-- WHAT TO DO --
Restate every line of the material that follows, word for word.

-- PROVIDED RECORDS --
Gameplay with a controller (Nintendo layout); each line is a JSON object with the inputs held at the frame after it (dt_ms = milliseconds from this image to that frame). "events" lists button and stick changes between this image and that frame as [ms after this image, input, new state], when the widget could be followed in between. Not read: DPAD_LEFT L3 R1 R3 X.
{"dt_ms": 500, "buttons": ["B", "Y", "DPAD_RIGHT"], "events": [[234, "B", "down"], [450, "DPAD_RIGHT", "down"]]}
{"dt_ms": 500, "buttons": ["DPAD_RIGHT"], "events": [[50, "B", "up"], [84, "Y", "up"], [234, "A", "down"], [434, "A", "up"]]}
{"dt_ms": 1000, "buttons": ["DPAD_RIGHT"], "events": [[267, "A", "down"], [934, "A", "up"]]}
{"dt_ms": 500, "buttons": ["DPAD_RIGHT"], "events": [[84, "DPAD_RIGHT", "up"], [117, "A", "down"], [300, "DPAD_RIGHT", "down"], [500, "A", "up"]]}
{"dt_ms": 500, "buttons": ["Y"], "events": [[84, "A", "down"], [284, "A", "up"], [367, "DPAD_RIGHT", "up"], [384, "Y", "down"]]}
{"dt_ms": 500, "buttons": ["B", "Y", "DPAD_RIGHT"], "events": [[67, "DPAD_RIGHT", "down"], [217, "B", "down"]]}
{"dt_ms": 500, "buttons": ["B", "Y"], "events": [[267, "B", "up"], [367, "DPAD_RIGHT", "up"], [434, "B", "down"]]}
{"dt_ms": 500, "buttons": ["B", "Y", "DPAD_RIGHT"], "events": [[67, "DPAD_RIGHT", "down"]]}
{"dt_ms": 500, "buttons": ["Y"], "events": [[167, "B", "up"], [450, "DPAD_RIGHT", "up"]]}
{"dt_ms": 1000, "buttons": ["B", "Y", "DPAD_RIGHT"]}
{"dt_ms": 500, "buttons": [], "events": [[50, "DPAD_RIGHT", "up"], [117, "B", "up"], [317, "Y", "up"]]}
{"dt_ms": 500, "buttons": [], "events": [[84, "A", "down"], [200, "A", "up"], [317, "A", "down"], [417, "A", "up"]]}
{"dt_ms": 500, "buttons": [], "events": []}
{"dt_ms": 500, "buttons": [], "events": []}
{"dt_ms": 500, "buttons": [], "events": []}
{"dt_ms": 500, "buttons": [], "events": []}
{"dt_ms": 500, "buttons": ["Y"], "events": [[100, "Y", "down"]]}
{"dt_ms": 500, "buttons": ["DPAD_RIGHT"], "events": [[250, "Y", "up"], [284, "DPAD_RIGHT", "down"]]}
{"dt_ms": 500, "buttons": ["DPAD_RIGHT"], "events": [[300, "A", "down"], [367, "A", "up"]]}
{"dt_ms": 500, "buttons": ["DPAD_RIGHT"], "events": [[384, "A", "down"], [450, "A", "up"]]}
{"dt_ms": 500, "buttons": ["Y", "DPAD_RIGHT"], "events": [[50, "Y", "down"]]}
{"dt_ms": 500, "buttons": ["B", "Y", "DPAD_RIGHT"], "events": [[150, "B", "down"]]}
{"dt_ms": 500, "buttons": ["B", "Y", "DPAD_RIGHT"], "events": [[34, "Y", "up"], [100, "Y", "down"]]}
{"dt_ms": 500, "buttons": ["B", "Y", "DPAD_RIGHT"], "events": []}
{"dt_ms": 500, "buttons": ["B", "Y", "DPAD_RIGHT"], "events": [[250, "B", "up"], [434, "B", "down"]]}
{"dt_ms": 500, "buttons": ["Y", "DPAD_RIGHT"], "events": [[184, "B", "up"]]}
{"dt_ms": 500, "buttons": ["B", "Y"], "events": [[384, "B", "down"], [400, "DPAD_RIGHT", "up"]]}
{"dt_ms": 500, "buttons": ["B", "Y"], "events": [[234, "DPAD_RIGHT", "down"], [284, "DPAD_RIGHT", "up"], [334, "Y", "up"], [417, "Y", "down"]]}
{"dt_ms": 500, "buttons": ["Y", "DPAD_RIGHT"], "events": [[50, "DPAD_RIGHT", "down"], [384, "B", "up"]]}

-- EXERCISE SOLUTION --
Gameplay with a controller (Nintendo layout); each line is a JSON object with the inputs held at the frame after it (dt_ms = milliseconds from this image to that frame). "events" lists button and stick changes between this image and that frame as [ms after this image, input, new state], when the widget could be followed in between. Not read: DPAD_LEFT L3 R1 R3 X.
{"dt_ms": 500, "buttons": ["B", "Y", "DPAD_RIGHT"], "events": [[234, "B", "down"], [450, "DPAD_RIGHT", "down"]]}
{"dt_ms": 500, "buttons": ["DPAD_RIGHT"], "events": [[50, "B", "up"], [84, "Y", "up"], [234, "A", "down"], [434, "A", "up"]]}
{"dt_ms": 1000, "buttons": ["DPAD_RIGHT"], "events": [[267, "A", "down"], [934, "A", "up"]]}
{"dt_ms": 500, "buttons": ["DPAD_RIGHT"], "events": [[84, "DPAD_RIGHT", "up"], [117, "A", "down"], [300, "DPAD_RIGHT", "down"], [500, "A", "up"]]}
{"dt_ms": 500, "buttons": ["Y"], "events": [[84, "A", "down"], [284, "A", "up"], [367, "DPAD_RIGHT", "up"], [384, "Y", "down"]]}
{"dt_ms": 500, "buttons": ["B", "Y", "DPAD_RIGHT"], "events": [[67, "DPAD_RIGHT", "down"], [217, "B", "down"]]}
{"dt_ms": 500, "buttons": ["B", "Y"], "events": [[267, "B", "up"], [367, "DPAD_RIGHT", "up"], [434, "B", "down"]]}
{"dt_ms": 500, "buttons": ["B", "Y", "DPAD_RIGHT"], "events": [[67, "DPAD_RIGHT", "down"]]}
{"dt_ms": 500, "buttons": ["Y"], "events": [[167, "B", "up"], [450, "DPAD_RIGHT", "up"]]}
{"dt_ms": 1000, "buttons": ["B", "Y", "DPAD_RIGHT"]}
{"dt_ms": 500, "buttons": [], "events": [[50, "DPAD_RIGHT", "up"], [117, "B", "up"], [317, "Y", "up"]]}
{"dt_ms": 500, "buttons": [], "events": [[84, "A", "down"], [200, "A", "up"], [317, "A", "down"], [417, "A", "up"]]}
{"dt_ms": 500, "buttons": [], "events": []}
{"dt_ms": 500, "buttons": [], "events": []}
{"dt_ms": 500, "buttons": [], "events": []}
{"dt_ms": 500, "buttons": [], "events": []}
{"dt_ms": 500, "buttons": ["Y"], "events": [[100, "Y", "down"]]}
{"dt_ms": 500, "buttons": ["DPAD_RIGHT"], "events": [[250, "Y", "up"], [284, "DPAD_RIGHT", "down"]]}
{"dt_ms": 500, "buttons": ["DPAD_RIGHT"], "events": [[300, "A", "down"], [367, "A", "up"]]}
{"dt_ms": 500, "buttons": ["DPAD_RIGHT"], "events": [[384, "A", "down"], [450, "A", "up"]]}
{"dt_ms": 500, "buttons": ["Y", "DPAD_RIGHT"], "events": [[50, "Y", "down"]]}
{"dt_ms": 500, "buttons": ["B", "Y", "DPAD_RIGHT"], "events": [[150, "B", "down"]]}
{"dt_ms": 500, "buttons": ["B", "Y", "DPAD_RIGHT"], "events": [[34, "Y", "up"], [100, "Y", "down"]]}
{"dt_ms": 500, "buttons": ["B", "Y", "DPAD_RIGHT"], "events": []}
{"dt_ms": 500, "buttons": ["B", "Y", "DPAD_RIGHT"], "events": [[250, "B", "up"], [434, "B", "down"]]}
{"dt_ms": 500, "buttons": ["Y", "DPAD_RIGHT"], "events": [[184, "B", "up"]]}
{"dt_ms": 500, "buttons": ["B", "Y"], "events": [[384, "B", "down"], [400, "DPAD_RIGHT", "up"]]}
{"dt_ms": 500, "buttons": ["B", "Y"], "events": [[234, "DPAD_RIGHT", "down"], [284, "DPAD_RIGHT", "up"], [334, "Y", "up"], [417, "Y", "down"]]}
{"dt_ms": 500, "buttons": ["Y", "DPAD_RIGHT"], "events": [[50, "DPAD_RIGHT", "down"], [384, "B", "up"]]}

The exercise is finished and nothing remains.